* Begin Extract to read *

Useful Classes of the Fork/Join
- ForkJoinPool
- ForkJoinTask
- RecursiveTask
- RecursiveAction
ForkJoinPool
ForkJoinPool is the most important class in the Fork/Join framework. It is a thread pool for running fork/join tasks - it executes an instance of ForkJoinTask. It executes tasks and manages their life-cycle.
A ForkJoinPool provides the entry point for submissions from non-ForkJoinTask clients, as well as management and monitoring operations.
A ForkJoinPool is constructed with a given target parallelism level; by default, equal to the number of available processors. The pool attempts to maintain enough active (or available) threads by dynamically adding, suspending, or resuming internal worker threads, even if some tasks are stalled waiting to join others. However, no such adjustments are guaranteed in the face of blocked IO or other unmanaged synchronization.
In addition to execution and life-cycle control methods, this class provides status check methods (for example getStealCount()) that are intended to aid in developing, tuning, and monitoring fork/join applications. Also, method toString() returns indications of pool state in a convenient form for informal monitoring.
non-ForkJoinTask clients means tasks which are not already engaged in fork/join computations in the current pool.
As is the case with other ExecutorServices, there are three main task execution methods summarized in the following table.
Call from non-fork/join clients
- execute(ForkJoinTask) Arrange async execution
- invoke(ForkJoinTask) Await and obtain result
- submit(ForkJoinTask) Arrange exec and obtain Future
Call from within fork/join computations
- ForkJoinTask.fork() Arrange async execution
- ForkJoinTask.invoke() Await and obtain result
- ForkJoinTask.fork() (ForkJoinTasks are Futures) Arrange exec and obtain Future
ForkJoinPool uses threads in daemon mode, there is typically no need to explicitly shutdown such a pool upon program exit. implementation restricts the maximum number of running threads to 32767. Attempts to create pools with greater than the maximum number result in IllegalArgumentException
ForkJoinTask
This is the Abstract base class for tasks that run within a ForkJoinPool. A ForkJoinTask is a thread-like entity that is much lighter weight than a normal thread-like entity representing a task that defines methods such as fork() and join().

* End Extract to read *

**Problems to work on**
1 – According to the Fork/Join text above, what is the maximum number of running threads a ForkJoinPool implementation allows?
2 – Name every class that the Fork/Join text lists under "Useful Classes of the Fork/Join."
3 – Continue the Fork/Join text from the point where it stops.

* Begin Recorded data *

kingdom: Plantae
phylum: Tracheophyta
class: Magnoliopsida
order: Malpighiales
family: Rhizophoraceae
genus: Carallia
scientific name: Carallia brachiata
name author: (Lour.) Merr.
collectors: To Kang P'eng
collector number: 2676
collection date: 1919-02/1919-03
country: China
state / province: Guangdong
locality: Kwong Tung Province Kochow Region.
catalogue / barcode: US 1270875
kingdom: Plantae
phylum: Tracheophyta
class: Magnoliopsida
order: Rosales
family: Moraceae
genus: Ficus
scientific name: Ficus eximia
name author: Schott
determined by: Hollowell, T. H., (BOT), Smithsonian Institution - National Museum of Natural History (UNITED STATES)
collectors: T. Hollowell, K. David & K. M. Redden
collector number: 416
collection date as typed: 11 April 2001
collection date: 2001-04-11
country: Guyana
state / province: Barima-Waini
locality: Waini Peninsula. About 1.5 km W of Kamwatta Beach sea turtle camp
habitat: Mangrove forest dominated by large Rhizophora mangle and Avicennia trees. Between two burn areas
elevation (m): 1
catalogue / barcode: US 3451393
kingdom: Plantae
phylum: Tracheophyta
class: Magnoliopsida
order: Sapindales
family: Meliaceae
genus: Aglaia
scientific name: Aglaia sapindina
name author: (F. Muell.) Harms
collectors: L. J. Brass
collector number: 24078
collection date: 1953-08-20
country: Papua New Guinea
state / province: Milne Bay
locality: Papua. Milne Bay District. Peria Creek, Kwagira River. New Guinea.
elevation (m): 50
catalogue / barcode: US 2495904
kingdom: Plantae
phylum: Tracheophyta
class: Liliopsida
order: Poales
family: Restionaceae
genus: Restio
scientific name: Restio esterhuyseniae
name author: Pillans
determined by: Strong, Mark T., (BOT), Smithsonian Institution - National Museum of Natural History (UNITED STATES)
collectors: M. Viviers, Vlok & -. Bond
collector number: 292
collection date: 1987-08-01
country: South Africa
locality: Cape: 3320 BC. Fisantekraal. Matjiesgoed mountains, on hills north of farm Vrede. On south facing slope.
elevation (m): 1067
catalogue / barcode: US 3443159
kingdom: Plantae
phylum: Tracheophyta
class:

* End Recorded data *

**Per-task outputs**
1 – 32767

2 – ForkJoinPool, ForkJoinTask, RecursiveTask, RecursiveAction

3 –
When it comes into picture
A "main" ForkJoinTask begins execution when submitted to a ForkJoinPool. Once started, it will usually in turn start other subtasks. As indicated by the name of this class, many programs using ForkJoinTask employ only methods fork() and join(), or derivatives such as invokeAll. However, this class also provides a number of other methods that can come into play in advanced usages, as well as extension mechanics that allow support of new forms of fork/join processing.
RecursiveTask<V> is a task that can run in a ForkJoinPool; the compute() method returns a value of type V. It inherits from ForkJoinTask.
RecursiveAction is a task that can run in a ForkJoinPool; its compute() method performs the actual computation steps in the task. It is similar to RecursiveTask, but does not return a value.
How to use Fork/Join Framework
Here are the steps to use the framework:
- First, check whether the problem is suitable for the Fork/Join framework or not. Remember: the Fork/Join framework is not suitable for all kinds of tasks. This framework is suitable if your problem fits this description:
- The problem can be designed as a recursive task where the task can be subdivided into smaller units and the results can be combined together.
- The subdivided tasks are independent and can be computed separately without the need for communication between the tasks when computation is in process. (Of course, after the computation is over, you will need to join them together.)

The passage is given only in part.